=== Provided text ===
In memory and recognition of the courage, pain and suffering of enslaved African people. Speak her name and gently touch the souls of our ancestors.

Florida Diving – Part II

June 22, 2010


Key West has never been known for spectacular diving.  However, just this time last year they hit the big time. In an effort to establish an artificial reef, the U.S.S. General Hoyt S. Vandenberg, a 522-foot WWII transport ship, was sunk six miles off the coast of Key West.  That sinking was pretty spectacular in its own right.

This is one of the main reasons we travelled to Key West during our recent trip – to dive two dives on the Vandenberg with SubTropic Divers.  Unfortunately the visibility was only 30-40 feet on the first dive.  With a mild current, we managed to see only part of the ship.  On the second dive, the visibility had increased a little to about 40-50 feet.  Matt and I went off on our own and managed to go from the middle of the ship (where we were dropped) to the bow, then back down the full length of the ship to the stern. We didn’t have enough time to look in all the holes of the ship or swim through all the swimthroughs purposefully blown out for divers.  Not much marine life has moved in yet but I did find several Arrowhead Crabs and other small creatures already staking out their claim. 


On the way home from our ten-day trip around Florida, on a whim, we decided to stop off in Jupiter and dive two morning dives with Jupiter Dive Center.  Matt had been diving with them several times and loved the dives.  BUT….where the water temperature in the Keys had been between 80 and 82 degrees Fahrenheit, recent storms had left the waters around Jupiter hovering between 66 and 68 degrees.  I thought the Dive Guide was joking with us when he mentioned this.  He wasn’t.
=== Data lines ===
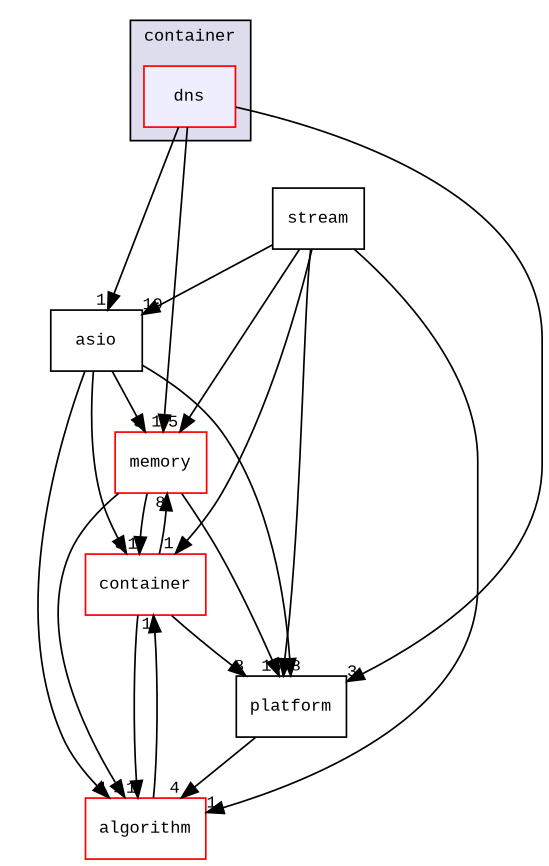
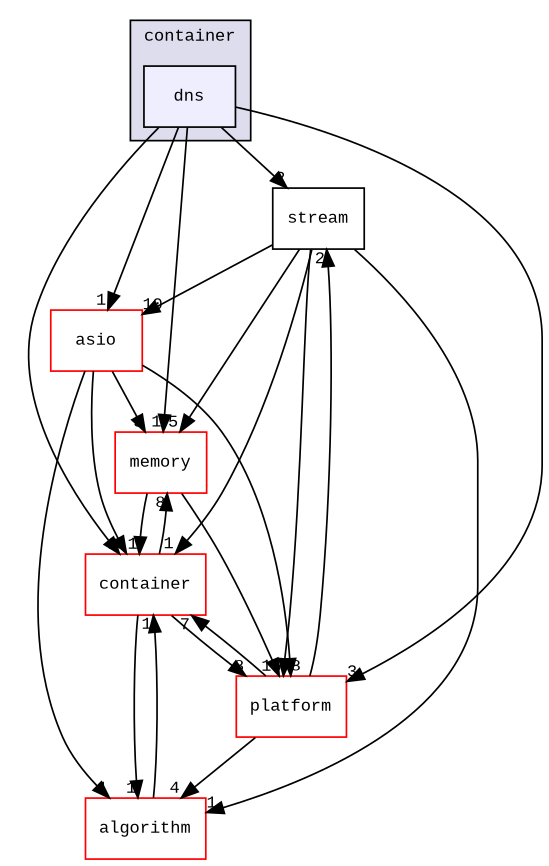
  digraph {
    compound=true
    node [fontname=CourierNew fontsize=10 shape=box color=red]
    edge [headlabel=1 labeldistance=1.5 labelfontname=CourierNew labelfontsize=10]
-   n1 [fillcolor="#eeeeff" label=dns pencolor=black style=filled]
+   n1 [fillcolor="#eeeeff" label=dns pencolor=black style=filled color=""]
    n2 [color=black fillcolor=white label=stream style=filled]
    n3 [label=memory]
    n4 [label=container]
-   n5 [label=asio color=""]
-   n6 [color=black fillcolor=white label=platform style=filled]
+   n5 [label=asio]
+   n6 [fillcolor=white label=platform style=filled]
    n7 [label=algorithm]
    subgraph cluster_1 {
      bgcolor="#ddddee"
      fontname=CourierNew
      fontsize=10
      label=container
      pencolor=black
      n1
    }
+   n1 -> n2 [headlabel=2]
    n1 -> n3
+   n1 -> n4 [headlabel=2]
    n1 -> n5
    n1 -> n6 [headlabel=3]
    n2 -> n3 [headlabel=5]
    n2 -> n4
    n2 -> n5 [headlabel=10]
    n2 -> n6 [headlabel=15]
    n2 -> n7
    n3 -> n4
    n3 -> n6 [headlabel=7]
-   n3 -> n7
    n4 -> n3 [headlabel=8]
    n4 -> n6 [headlabel=8]
    n4 -> n7
    n5 -> n3 [headlabel=3]
    n5 -> n4 [headlabel=3]
    n5 -> n6 [headlabel=8]
    n5 -> n7
+   n6 -> n2 [headlabel=2]
+   n6 -> n4 [headlabel=7]
    n6 -> n7 [headlabel=4]
    n7 -> n4
  }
===
Things to do ::
[A] In the Florida diving post, how long is the U.S.S. General Hoyt S. Vandenberg?
[B] Echo the Florida diving post between "This is one" and "out their claim.", inclusive.
[C] Carry on the Florida diving post from its last sentence.

Expected answers ::
[A] 522 feet

[B]
This is one of the main reasons we travelled to Key West during our recent trip – to dive two dives on the Vandenberg with SubTropic Divers.  Unfortunately the visibility was only 30-40 feet on the first dive.  With a mild current, we managed to see only part of the ship.  On the second dive, the visibility had increased a little to about 40-50 feet.  Matt and I went off on our own and managed to go from the middle of the ship (where we were dropped) to the bow, then back down the full length of the ship to the stern. We didn’t have enough time to look in all the holes of the ship or swim through all the swimthroughs purposefully blown out for divers.  Not much marine life has moved in yet but I did find several Arrowhead Crabs and other small creatures already staking out their claim.

[C]
For anyone who knows anything about diving and wetsuits, my suit is a 4/3 (4-mil on the core, 3-mil on the arms and legs).  This accompanied by tropical gloves and a thin beanie (hood) does not equal adequate coverage for 66-68 degree water!  Somehow, though, I managed to tough it out.  I would find a warm spot and try to stay in it as long as possible.  The visibility was horrible, maybe 20 feet if you were lucky.  It was very easy to lose sight of the Dive Guide and my dive buddy (Matt) for that matter.  This was one of those times you really had to stay tight as a group.  Three of us, along with the Dive Guide, stayed down for the entire dive, somehow surviving the cold and low visibility.  A few times I could just make out large shadows in front of me, unaware of what type of marine life it was.  I did however see some of the largest Goliath Groupers I have ever seen.  This shouldn’t be too much of a surprise.  From turtles to Great Hammerheads, South Florida waters seem to grow everything big.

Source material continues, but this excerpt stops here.